Gil Vicente: Um dos artistas mais polivalente da nossa história
A Rua Gil Vicente estende-se entre a rua Gago Coutinho e a Avenida José Estêvão. Liga o coração da Chave ao centro da Cale da Vila. É uma rua sinuosa, pois terá sido construída sobre caminho de terra batida, por onde circulavam pessoas e carros de vacas, como era hábito nas Gafanhas, onde as exigências do trânsito automóvel não existiam. Foi dedicada ao criador do teatro português, Gil Vicente, que qualquer estudante conhece bem, pelos autos de sua lavra que nas escolas secundárias e liceus são motivo de estudo.
Gil Vicente foi um artista polivalente, se olharmos com atenção para a sua biografia. Terá nascido em 1466 e falecido em 1536. Digo terá, porque ainda não há consenso sobre as datas precisas do seu nascimento e morte. Sabe-se, isso sim, que ficou para a história como dramaturgo e como poeta, mas ainda como músico, encenador e ator. Aliás, sabe-se que o seu primeiro auto, o Auto da Visitação, também conhecido por Monólogo do Vaqueiro, foi apresentado nos aposentos da rainha D. Maria, consorte de D. Manuel I, para celebrar o nascimento do príncipe e futuro rei D. João III. Trata-se, segundo os estudiosos, de um marco histórico do teatro português.
Aquela cena teve lugar no dia 8 de junho de 1502, perante o rei e a rainha, estando ainda presente a rainha D. Leonor, viúva de D. João II, e D. Beatriz, mãe do rei D. Manuel.
A Gil Vicente é atribuída a célebre Custódia de Belém, obra-prima da ourivesaria portuguesa, recentemente restaurada. O local de nascimento do pai do teatro português não é conhecido.
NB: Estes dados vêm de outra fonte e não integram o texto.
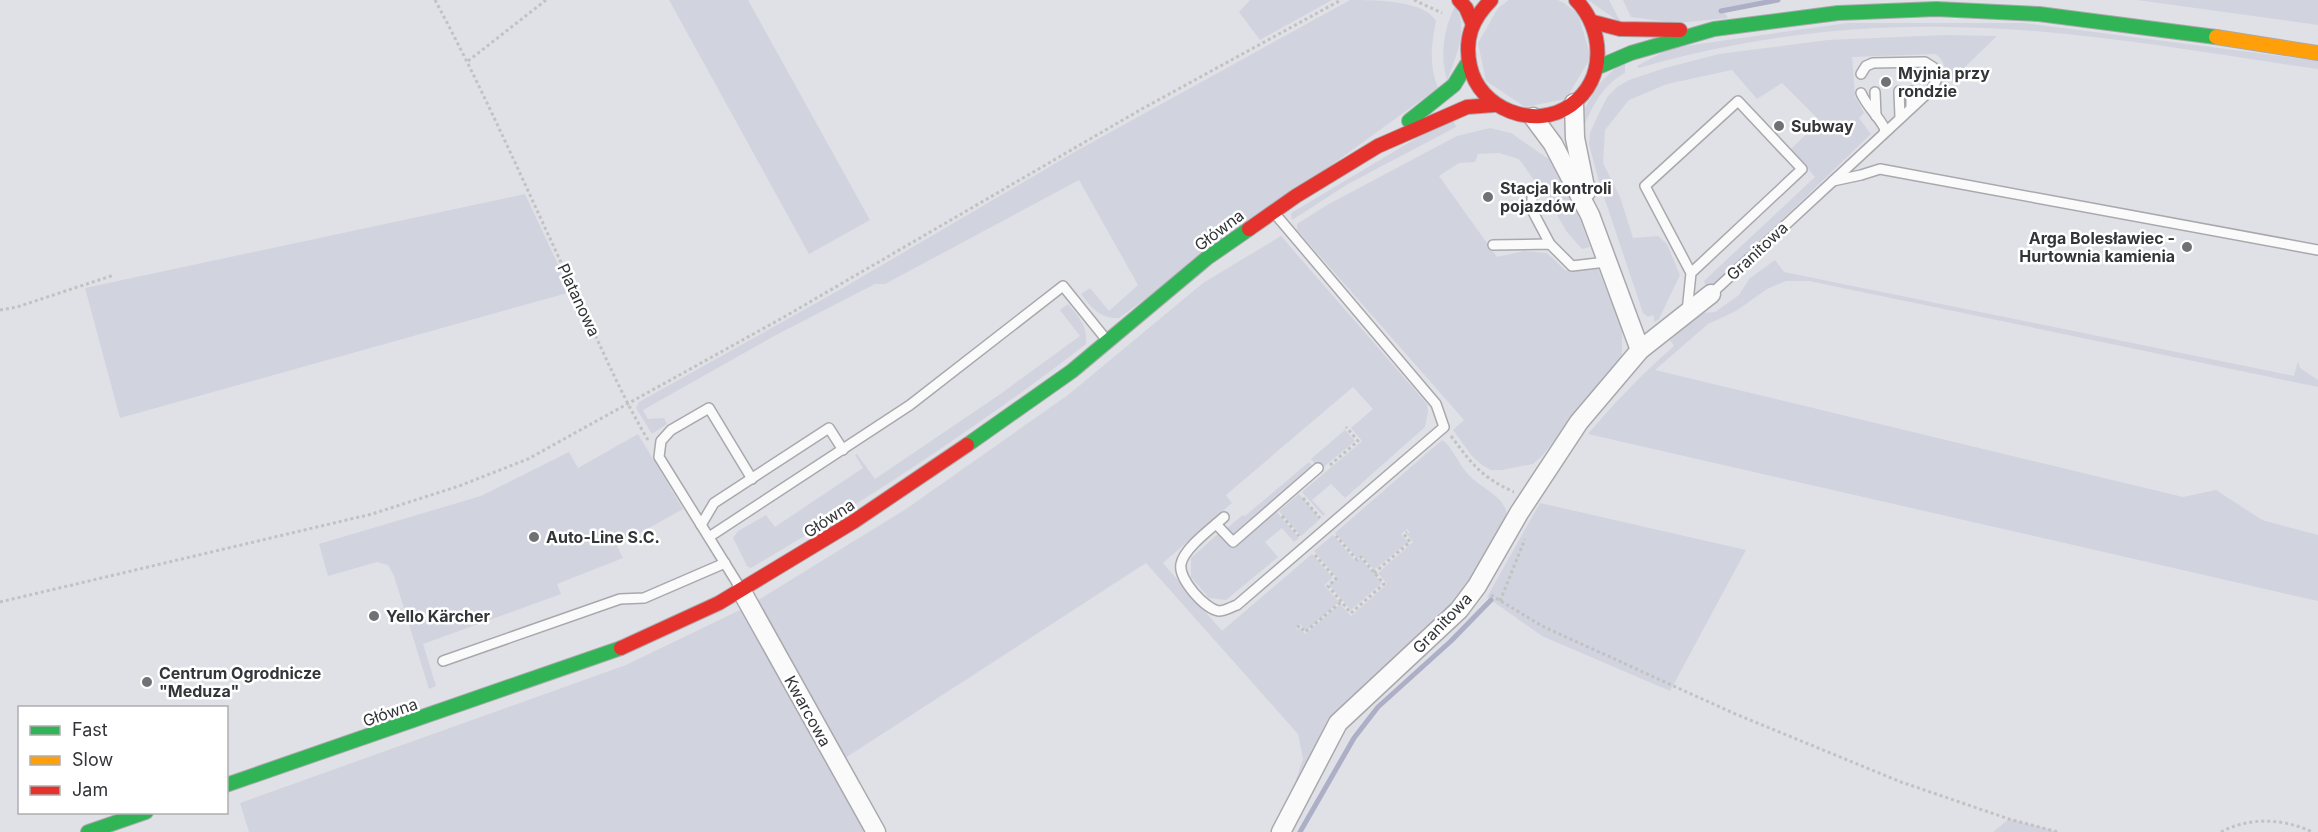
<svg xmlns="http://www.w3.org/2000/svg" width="2318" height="832" font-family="Inter,sans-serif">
	<rect width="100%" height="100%" fill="#e0e1e6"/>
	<g fill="#d1d3df">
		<path d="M669,0H748L870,220L809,254Z"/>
		<path d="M1250,0H1332L1260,40L1239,12Z"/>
		<path d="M1350,0C1375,0 1424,0 1436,21C1431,44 1429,66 1438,88L1119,318C1100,319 1092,308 1081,294L1090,288L1109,311L1138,285L1079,180L885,284H875L776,335L643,410L648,419L664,418L667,424L652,434L636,408L639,402L843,288L1078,150Z"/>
		<path d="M1509,0H1558L1564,3L1578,14L1591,57L1566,99L1525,107L1486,81L1478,43L1498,8Z"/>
		<path d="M1588,0H1609L1621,23Z"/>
		<path d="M1623,0H1778L1722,10L1728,18L1677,23L1631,17Z"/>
		<path d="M2137,0H2318V25Z"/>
		<path d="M1455,6C1470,27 1455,59 1447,81C1440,54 1443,31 1455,6Z"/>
		<path d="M1847,23H2024L2318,61V69C2196,52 2072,28 1948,27C1844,25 1739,39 1639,68L1637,66L1671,48Z"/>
		<path d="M1945,35L1997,36L1937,94C1943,80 1951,64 1935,54L1852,57L1855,96L1864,113L1859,118L1871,134L1713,286H1706L1704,281L1815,177L1791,149L1820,121L1782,83L1757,99L1732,70L1667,84L1629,100L1605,130L1603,163L1620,197L1633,238L1658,236L1667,244L1680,275L1659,319L1655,322L1653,315L1648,317L1643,313L1599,182L1589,144L1590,133L1600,111L1608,96L1617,87L1629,80L1665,68L1719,54L1828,40Z"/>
		<path d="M1625,59V73C1601,86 1592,107 1582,131L1579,118L1599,84Z"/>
		<path d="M1452,117L1456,127L1348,184L1292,220L1291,213Z"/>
		<path d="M1490,128L1511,133L1547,158H1552L1575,205L1590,247L1582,249L1567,232L1548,200L1519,159L1499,153L1478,154L1475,162L1459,163L1439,176L1497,257L1524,251L1547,253L1565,270L1598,269L1622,329V353L1619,363L1585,401L1543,455L1533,464L1502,470H1491L1482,465L1472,456L1453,430L1464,420L1297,230V224L1327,205L1457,136Z"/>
		<path d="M525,194L571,292L120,418L85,288Z"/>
		<path d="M1281,236L1427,404L1428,412L1425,427L1345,498L1331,484L1312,500L1325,514L1323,516L1302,492L1362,441L1351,428L1373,409L1353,387L1226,495L1232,503L1163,563L1222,631L1312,554L1333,578L1324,585L1339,602L1306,631L1300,624L1296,628L1298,630L1300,628L1305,634L1340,604L1351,616L1387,584L1378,573L1413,542L1407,534L1410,532L1407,529L1401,534L1408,542L1374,570L1361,555L1357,558L1335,533L1442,440C1453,447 1458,464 1468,474C1478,486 1496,492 1504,506C1508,512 1506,518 1503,524L1462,593L1442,616L1345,704L1293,789L1303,759L1298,734L1146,563L842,760L755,602L906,509L1068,395L1203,283Z"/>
		<path d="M1775,260L1784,272L2294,376L2298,361L2300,368L2318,380V387L1809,281H1786L1767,289L1736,311L1708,324L1655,370L2183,497L2216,490L2262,520L2318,535V601L1588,434C1615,402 1643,373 1674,346L1670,340L1702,313L1715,312L1739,295L1750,278Z"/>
		<path d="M1068,304C1079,317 1088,326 1086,344C980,426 867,500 751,568L747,566L733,538L738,531L766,515L775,527L863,468L855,455L857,454L875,479L999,395L1080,336L1060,310Z"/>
		<path d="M1345,430L1355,441L1320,470L1311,459Z"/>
		<path d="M638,434L683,509L617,546L623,558L557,584L561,594L423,644L436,686L429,689L394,576L388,565L377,562L328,576L319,544L481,496L569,452L578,468Z"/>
		<path d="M1309,462L1314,468L1233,536L1227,528L1243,515L1245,516Z"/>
		<path d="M1299,494L1320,519L1301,536L1279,511Z"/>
		<path d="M1540,503L1746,550L1670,691L1542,636L1487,597Z"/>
		<path d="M1275,510L1299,538L1294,542L1282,528L1265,542L1278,557L1226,600L1209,598L1191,577V558L1219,533L1232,548Z"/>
		<path d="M1333,535L1356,562L1360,558L1382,583L1351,610L1329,585L1337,578L1314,551Z"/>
		<path d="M740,610L747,615L867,832H249L240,803L626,665Z"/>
		<path d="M2009,819L2058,832H1993Z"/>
	</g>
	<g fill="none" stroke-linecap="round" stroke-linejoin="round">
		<g stroke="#acafc5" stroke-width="5">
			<path d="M1721,11L1778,0"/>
			<path d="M1300,832L1354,738L1378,707L1451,641L1491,600"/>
		</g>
		<defs>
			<g id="lane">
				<path d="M1899,91L1900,117"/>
				<path d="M1911,91V108"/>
				<path d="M1875,92L1876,116"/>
				<path d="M1861,93C1867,107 1878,115 1885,129L1884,133"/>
				<path d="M1833,181L1932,89L1936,81L1933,67L1925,62L1873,63L1866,66L1861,74"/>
				<path d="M1532,190V210L1550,244"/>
				<path d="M1493,245L1550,244L1572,266L1606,262"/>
				<path d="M1711,294L1833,181L1861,175L1880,169L2318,250"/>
				<path d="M1687,312L1691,273L1645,186L1738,101L1802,169L1691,273"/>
				<path d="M1224,517C1212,528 1184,548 1181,564C1178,579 1205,609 1219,611C1225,611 1231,607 1237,605L1444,427L1436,404L1276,215"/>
				<path d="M1216,524L1233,542L1318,468"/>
				<path d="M701,525L714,503L829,428L843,450"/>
				<path d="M709,537L910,405L1063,286L1105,338"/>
				<path d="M739,586L659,457L661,441L671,430L709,408L752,479"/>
				<path d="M443,661L620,599L644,598L725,563"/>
			</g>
			<g id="street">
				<path d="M1574,103L1575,138L1586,192"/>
				<path d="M1640,350L1711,294"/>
				<path d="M741,590L876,832"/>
				<path d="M1281,832L1338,723L1459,610L1477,586L1519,513L1579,422L1640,350L1590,215L1553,144L1533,117"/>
			</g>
			<g id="fast">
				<path d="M1596,68L1631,53L1714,29L1838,13L1936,9L2039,14L2216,37"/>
				<path d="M1409,121L1454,85L1467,64"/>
				<path d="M967,445L1072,371L1207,258L1249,229"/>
				<path d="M226,785L621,648"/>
				<path d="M88,832L146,812"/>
			</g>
			<path id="slow" d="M2216,37L2318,53"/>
			<g id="jam">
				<path d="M1459,0L1466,8L1472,22"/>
				<path d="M1491,0C1472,19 1464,39 1470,66C1479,109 1535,131 1571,105C1607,79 1604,29 1576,0"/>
				<path d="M1593,22L1620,29L1680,30"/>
				<path d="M1249,229L1296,196L1378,146L1467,107L1494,105"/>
				<path d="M621,648L719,603L853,522L967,445"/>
			</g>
		</defs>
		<use href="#lane" stroke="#a9a9ad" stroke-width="12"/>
		<use href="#street" stroke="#a9a9ad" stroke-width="21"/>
		<use href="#fast" stroke="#a9a9ad" stroke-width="16"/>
		<use href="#slow" stroke="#a9a9ad" stroke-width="16"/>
		<use href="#jam" stroke="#a9a9ad" stroke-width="16"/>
		<g stroke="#c2c2c2" stroke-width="3" stroke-dasharray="3 3" stroke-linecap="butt">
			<path d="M435,0C490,102 535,209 585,313C605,356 624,400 648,440"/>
			<path d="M1414,0L1442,13"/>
			<path d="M468,61L546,0"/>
			<path d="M0,310L17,307L114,275"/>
			<path d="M1451,436C1472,464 1481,477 1514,492"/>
			<path d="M1330,465L1358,441L1346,427"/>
			<path d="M1303,498L1320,518"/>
			<path d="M1282,516L1299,536"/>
			<path d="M1315,555L1336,579L1328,586L1351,613L1384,584L1361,557L1357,560L1336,536"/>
			<path d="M1374,573L1410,542L1404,534L1407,532"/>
			<path d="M1491,595L1542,626L1733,713L1901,782L2009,819L2058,832"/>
			<path d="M1500,601L1525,539"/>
			<path d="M0,602L372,514L459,486L528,459L784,317L1140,110L1341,0"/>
			<path d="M1297,627L1300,626L1305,632L1341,602"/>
			<path d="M2221,832C2249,817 2283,818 2312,832"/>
		</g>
		<use href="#lane" stroke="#fafafb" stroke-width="9"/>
		<use href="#street" stroke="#fafafb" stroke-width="18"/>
		<use href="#fast" stroke="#30b455" stroke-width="14"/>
		<use href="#slow" stroke="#ff9f0a" stroke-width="14"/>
		<use href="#jam" stroke="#e5322d" stroke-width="14"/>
	</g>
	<g fill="#707175" stroke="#fff" stroke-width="2">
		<circle cx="1886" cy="82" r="6"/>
		<circle cx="1779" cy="126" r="6"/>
		<circle cx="1488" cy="197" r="6"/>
		<circle cx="2187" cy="247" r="6"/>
		<circle cx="534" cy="537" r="6"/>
		<circle cx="374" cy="616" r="6"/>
		<circle cx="147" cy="682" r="6"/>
	</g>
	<g text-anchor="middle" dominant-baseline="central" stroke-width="5" stroke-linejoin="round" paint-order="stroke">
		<g font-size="16" font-weight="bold" fill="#343538" stroke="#fff" text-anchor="start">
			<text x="1898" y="73">Myjnia przy<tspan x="1898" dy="18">rondzie</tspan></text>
			<text x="1791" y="126">Subway</text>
			<text x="1500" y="188">Stacja kontroli<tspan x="1500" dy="18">pojazdów</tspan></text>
			<text x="2175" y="238" text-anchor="end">Arga Bolesławiec -<tspan x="2175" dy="18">Hurtownia kamienia</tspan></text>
			<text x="546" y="537">Auto-Line S.C.</text>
			<text x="386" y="616">Yello Kärcher</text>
			<text x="159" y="673">Centrum Ogrodnicze<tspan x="159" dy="18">"Meduza"</tspan></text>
		</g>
		<g font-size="16" fill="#343538" stroke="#fff">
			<text transform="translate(1219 230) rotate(-37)">Główna</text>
			<text transform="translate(1757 251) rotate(-43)">Granitowa</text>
			<text transform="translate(579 300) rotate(65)">Platanowa</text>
			<text transform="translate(829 518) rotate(-33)">Główna</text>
			<text transform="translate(1442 623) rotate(-46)">Granitowa</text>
			<text transform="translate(808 711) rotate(61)">Kwarcowa</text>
			<text transform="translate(390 712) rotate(-19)">Główna</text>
		</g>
	</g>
	<rect x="18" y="706" width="210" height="108" fill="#ffffff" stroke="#aeaeaf" stroke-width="1.5"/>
	<rect x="30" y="726" width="30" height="9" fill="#30b455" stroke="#aeaeaf" stroke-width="1.5"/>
	<text x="72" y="736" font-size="18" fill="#343538">Fast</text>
	<rect x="30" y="756" width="30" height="9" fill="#ff9f0a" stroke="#aeaeaf" stroke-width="1.5"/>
	<text x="72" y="766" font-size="18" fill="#343538">Slow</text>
	<rect x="30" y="786" width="30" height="9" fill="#e5322d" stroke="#aeaeaf" stroke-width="1.5"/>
	<text x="72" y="796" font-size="18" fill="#343538">Jam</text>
</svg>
Apontam-se Barcelos e Guimarães, terras de ourives, mas Lisboa e Beiras também reivindicam a naturalidade do dramaturgo e poeta.
Não se conhecendo, com rigor, as datas de nascimento e morte, nem tão-pouco a terra onde nasceu, a verdade é que a sua obra literária, sobretudo, o impõe como um artista que ocupa lugar cimeiro na História de Portugal.
A obra vicentina reflete a passagem da Idade Média para o Renascimento, fazendo o balanço de uma época marcada por regras inflexíveis impostas pelas hierarquias e pela sociedade, ao mesmo tempo que questiona, criticando, a vida e os usos e costumes da época em que viveu.
Gil Vicente usou um estilo caracterizado por um humor fino e corajoso, sofrendo muitas vezes as consequências das suas irreverências. Os autos da Barca do Inferno, da Barca do Purgatório e da Barca da Glória, bem como a Farsa de Inês Pereira, continuam a merecer nos nossos dias a atenção dos agentes do teatro, pois exibem uma atualidade digna de nota, pela acutilância com que o autor denuncia comportamentos menos corretos.